# PROBLEM DETAILS
Put each line of the rows below into a numbered list, leaving out any blank lines.

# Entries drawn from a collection

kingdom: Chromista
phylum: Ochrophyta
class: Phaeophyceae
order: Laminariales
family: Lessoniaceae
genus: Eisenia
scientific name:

# EXPECTED ANSWER
1. kingdom: Chromista
2. phylum: Ochrophyta
3. class: Phaeophyceae
4. order: Laminariales
5. family: Lessoniaceae
6. genus: Eisenia
7. scientific name:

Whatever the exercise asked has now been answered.